----- DATA IN THIS EXERCISE

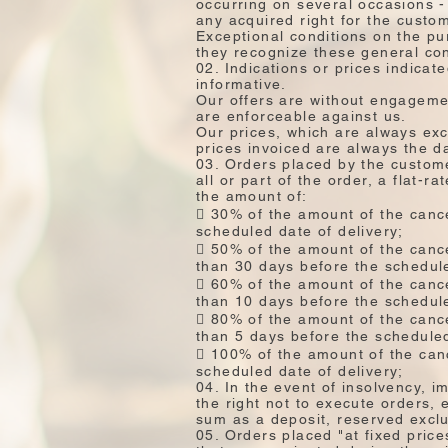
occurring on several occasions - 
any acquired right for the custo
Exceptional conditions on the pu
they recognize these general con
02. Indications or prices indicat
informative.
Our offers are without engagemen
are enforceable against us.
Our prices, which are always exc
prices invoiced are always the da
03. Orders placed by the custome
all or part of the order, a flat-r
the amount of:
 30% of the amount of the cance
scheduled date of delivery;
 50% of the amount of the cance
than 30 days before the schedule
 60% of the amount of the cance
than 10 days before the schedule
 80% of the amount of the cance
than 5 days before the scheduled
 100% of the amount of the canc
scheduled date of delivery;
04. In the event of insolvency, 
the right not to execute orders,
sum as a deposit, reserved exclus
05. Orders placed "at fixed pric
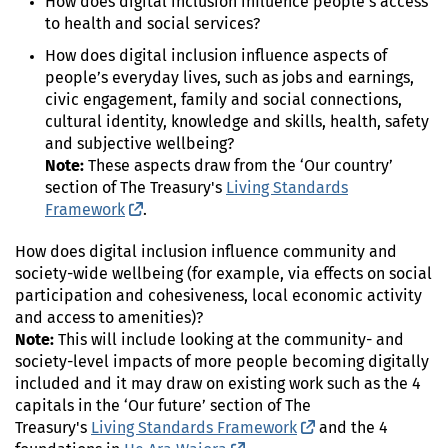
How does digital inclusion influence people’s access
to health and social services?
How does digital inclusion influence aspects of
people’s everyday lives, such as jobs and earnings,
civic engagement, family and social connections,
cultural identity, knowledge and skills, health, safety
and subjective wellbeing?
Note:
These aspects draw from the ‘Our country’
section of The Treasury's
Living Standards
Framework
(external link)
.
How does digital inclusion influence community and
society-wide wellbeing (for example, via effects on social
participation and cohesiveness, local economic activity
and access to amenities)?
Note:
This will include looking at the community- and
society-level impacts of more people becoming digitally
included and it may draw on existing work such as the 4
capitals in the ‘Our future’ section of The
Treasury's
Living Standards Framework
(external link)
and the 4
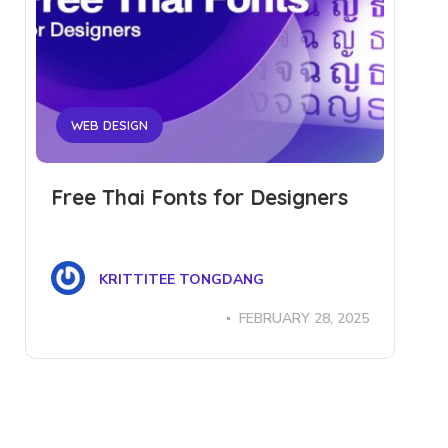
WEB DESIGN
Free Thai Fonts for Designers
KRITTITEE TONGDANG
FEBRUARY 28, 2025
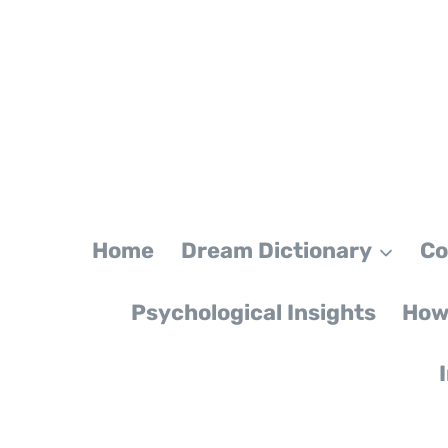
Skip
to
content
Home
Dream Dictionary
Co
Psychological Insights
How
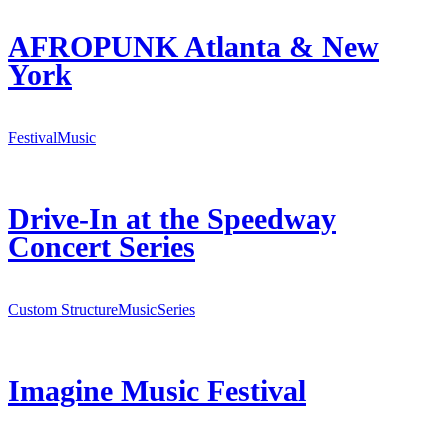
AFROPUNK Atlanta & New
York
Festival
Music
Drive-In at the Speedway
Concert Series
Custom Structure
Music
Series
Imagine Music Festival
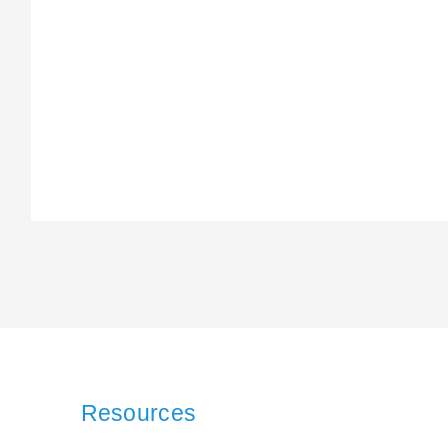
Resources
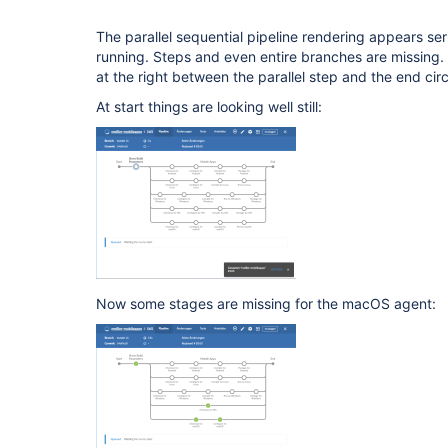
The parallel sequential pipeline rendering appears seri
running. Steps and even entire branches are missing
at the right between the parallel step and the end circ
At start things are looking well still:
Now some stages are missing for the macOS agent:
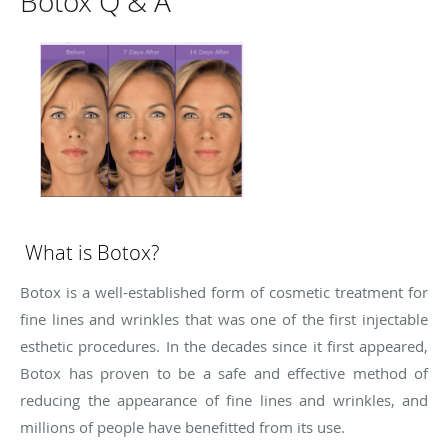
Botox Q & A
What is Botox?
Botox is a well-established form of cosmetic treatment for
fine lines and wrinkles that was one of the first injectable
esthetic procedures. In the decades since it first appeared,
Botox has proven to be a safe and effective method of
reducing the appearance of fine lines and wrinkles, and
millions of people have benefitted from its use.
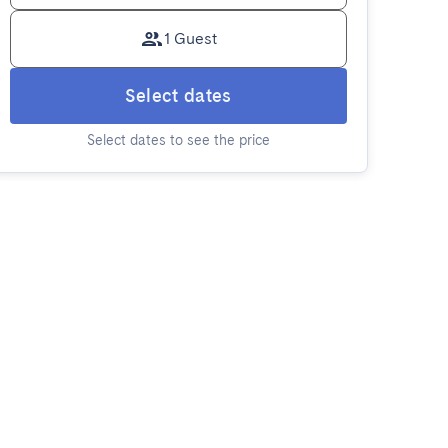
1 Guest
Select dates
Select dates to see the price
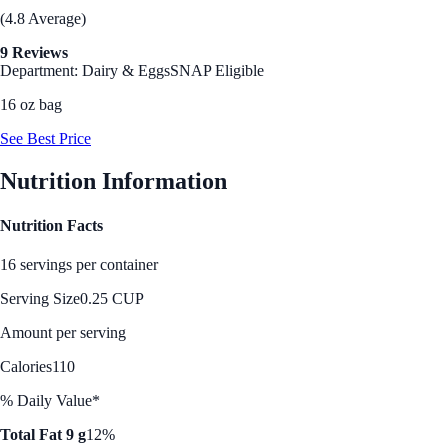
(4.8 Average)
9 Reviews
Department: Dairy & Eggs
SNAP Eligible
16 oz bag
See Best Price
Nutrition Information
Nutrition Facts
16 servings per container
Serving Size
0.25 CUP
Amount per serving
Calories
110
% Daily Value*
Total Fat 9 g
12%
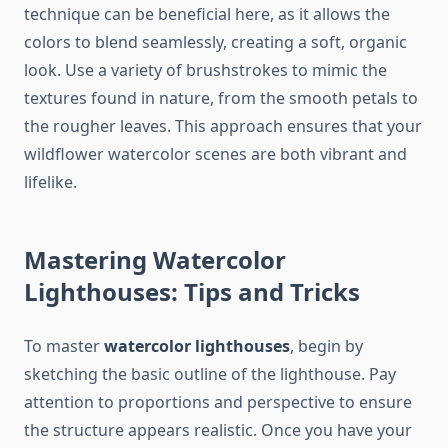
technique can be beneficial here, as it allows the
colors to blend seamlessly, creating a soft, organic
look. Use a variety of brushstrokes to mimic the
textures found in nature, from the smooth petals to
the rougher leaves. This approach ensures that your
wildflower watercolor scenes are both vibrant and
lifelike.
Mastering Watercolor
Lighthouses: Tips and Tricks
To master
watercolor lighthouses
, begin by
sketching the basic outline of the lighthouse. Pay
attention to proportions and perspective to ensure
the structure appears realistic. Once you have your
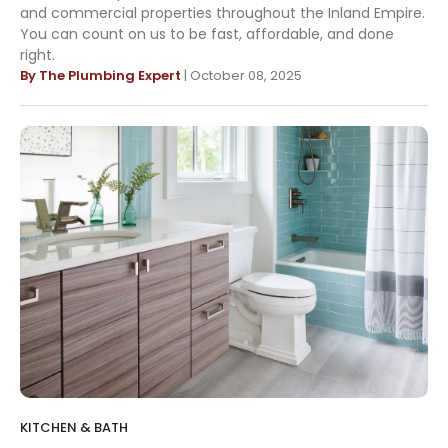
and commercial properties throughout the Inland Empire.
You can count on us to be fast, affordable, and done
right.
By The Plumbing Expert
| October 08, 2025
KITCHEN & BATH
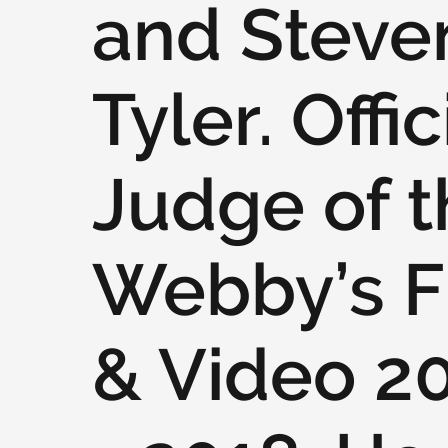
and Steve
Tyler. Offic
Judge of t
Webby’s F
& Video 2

----------
----- DATA IN THIS EXERCISE

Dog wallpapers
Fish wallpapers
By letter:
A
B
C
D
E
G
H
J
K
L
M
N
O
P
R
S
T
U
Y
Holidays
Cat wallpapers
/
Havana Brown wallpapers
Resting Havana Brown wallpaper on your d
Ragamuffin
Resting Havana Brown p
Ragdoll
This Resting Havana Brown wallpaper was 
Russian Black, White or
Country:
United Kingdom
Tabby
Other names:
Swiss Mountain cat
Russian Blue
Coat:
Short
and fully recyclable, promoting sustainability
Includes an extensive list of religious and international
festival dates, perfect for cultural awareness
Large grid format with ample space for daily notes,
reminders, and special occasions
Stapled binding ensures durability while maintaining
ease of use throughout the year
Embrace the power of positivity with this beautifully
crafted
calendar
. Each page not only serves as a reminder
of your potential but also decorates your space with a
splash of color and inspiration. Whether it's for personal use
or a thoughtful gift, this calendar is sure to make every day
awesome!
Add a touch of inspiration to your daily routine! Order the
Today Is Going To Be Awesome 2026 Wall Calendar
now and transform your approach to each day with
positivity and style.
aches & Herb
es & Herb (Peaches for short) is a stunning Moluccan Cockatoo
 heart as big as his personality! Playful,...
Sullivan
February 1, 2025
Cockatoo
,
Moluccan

----------

(WHAT TO DO)
Copy down every line of the entries containing the word "that".

(TASK RESULT)
fine lines and wrinkles that was one of the first injectable
the rougher leaves. This approach ensures that your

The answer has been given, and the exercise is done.